> _DOCUMENT SECTION_
Segment Open

Why would that be wrong?

> A Bayesian would say that this assumes a uniform prior - but that this is probably a bad prior because it ignores what we know about the historical conversion rate of 2.0%.

What would a Bayesian conclude instead?


> Why would that be wrong?

The issue is that modeling B with a distro centered around 2.5% ignores what we know about the historical conversion rate (2.0%) and the control bucket's conversion rate (also 2.0%). If our goal is to make the best estimate for the future that we can, we should take this data into account when evaluating B. As a thought experiment, imagine that you have A at 2.0% and B at 2.5% conversion for Week 1, with a historical conversion rate of 2.0%. Someone says they'll pay you $100 if you correctly guess what B's conversion rate will be next week, either (i) in the range 2.0% to 2.5%, or (ii) in the range 2.5% to 3.0%. I'd prefer to bet on (i) than on (ii).

> What would a Bayesian conclude instead?

One simple approach would just be to start with a more informative prior, like Beta(2+1,100-2+1) instead of Beta(1,1). This would pull bucket B's posterior distribution closer to 2.0%. Another approach is to use a hierarchical model [1], which will fit the individual buckets' priors for you.

[1] Here's something I wrote on this a couple years ago, more focused on solving multiple comparisons problems but with the same proposed solution: http://normal-extensions.com/2014/07/16/ab-testing-hierarchi...


> The issue is that modeling B with a distro centered around 2.5% ignores what we know about the historical conversion rate (2.0%) and the control bucket's conversion rate (also 2.0%).

Both the historical and the control bucket used version A of the website, and they are consistent in their 2.0% conversion rate. Version B is different, and it appears to have a different conversion rate of 2.5%. So why should it not have a future conversion rate close to 2.5%?

Segment Closed

> _DATA SHOWN_
Segment Open

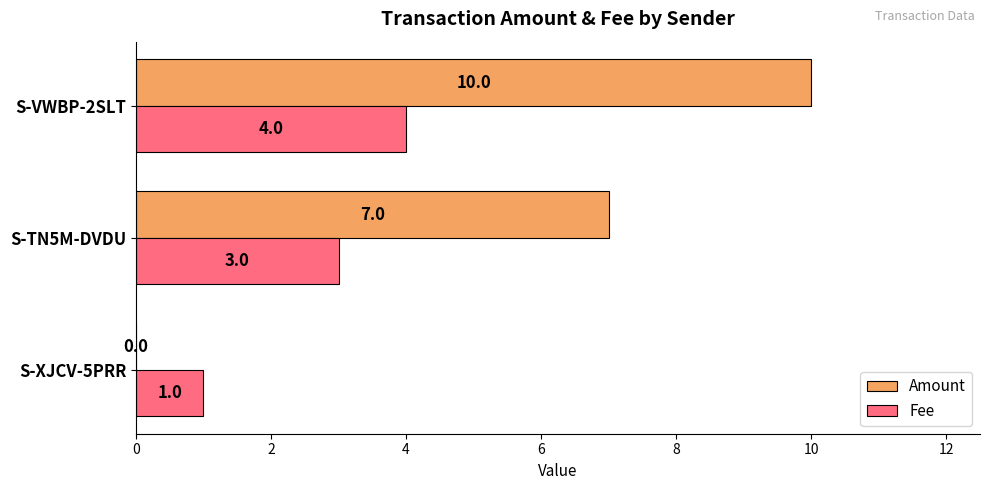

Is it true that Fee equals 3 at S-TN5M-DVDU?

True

Segment Closed

> _INSTRUCTIONS TO FOLLOW_
Repeat the A/B testing thread from "[1] Here's something" up to and including "close to 2.5%?". Rely on the A/B testing thread alone, not on the listing.

> _RESPONSE TO THIS TASK_
[1] Here's something I wrote on this a couple years ago, more focused on solving multiple comparisons problems but with the same proposed solution: http://normal-extensions.com/2014/07/16/ab-testing-hierarchi...


> The issue is that modeling B with a distro centered around 2.5% ignores what we know about the historical conversion rate (2.0%) and the control bucket's conversion rate (also 2.0%).

Both the historical and the control bucket used version A of the website, and they are consistent in their 2.0% conversion rate. Version B is different, and it appears to have a different conversion rate of 2.5%. So why should it not have a future conversion rate close to 2.5%?